TASK TO CARRY OUT
Go over the lines below, and when one contains the word "left", copy it.

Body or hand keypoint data
▬▬▬▬▬▬
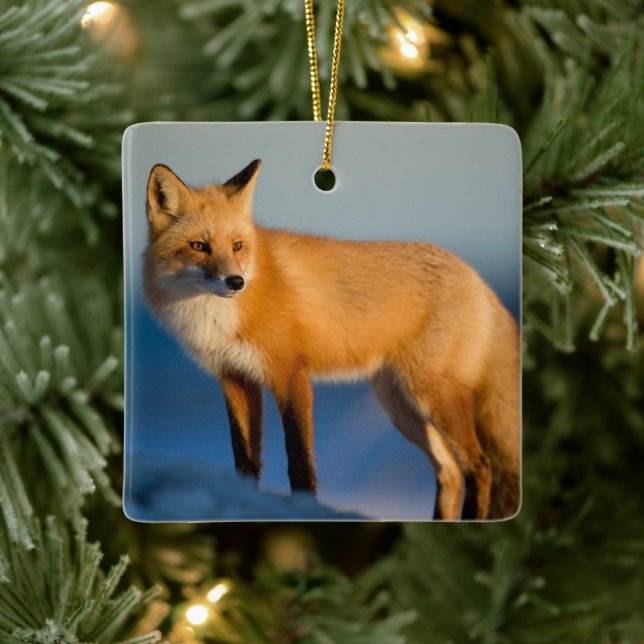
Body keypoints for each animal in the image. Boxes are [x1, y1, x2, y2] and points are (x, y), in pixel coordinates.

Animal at [142, 159, 520, 520]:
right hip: (400, 406)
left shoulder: (290, 374)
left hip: (431, 394)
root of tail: (477, 277)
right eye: (198, 246)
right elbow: (244, 461)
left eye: (237, 246)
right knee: (450, 470)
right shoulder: (235, 378)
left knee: (479, 466)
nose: (236, 282)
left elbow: (299, 461)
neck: (217, 317)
▬▬▬▬▬▬
WRITTEN ANSWER
left shoulder: (290, 374)
left hip: (431, 394)
left eye: (237, 246)
left knee: (479, 466)
left elbow: (299, 461)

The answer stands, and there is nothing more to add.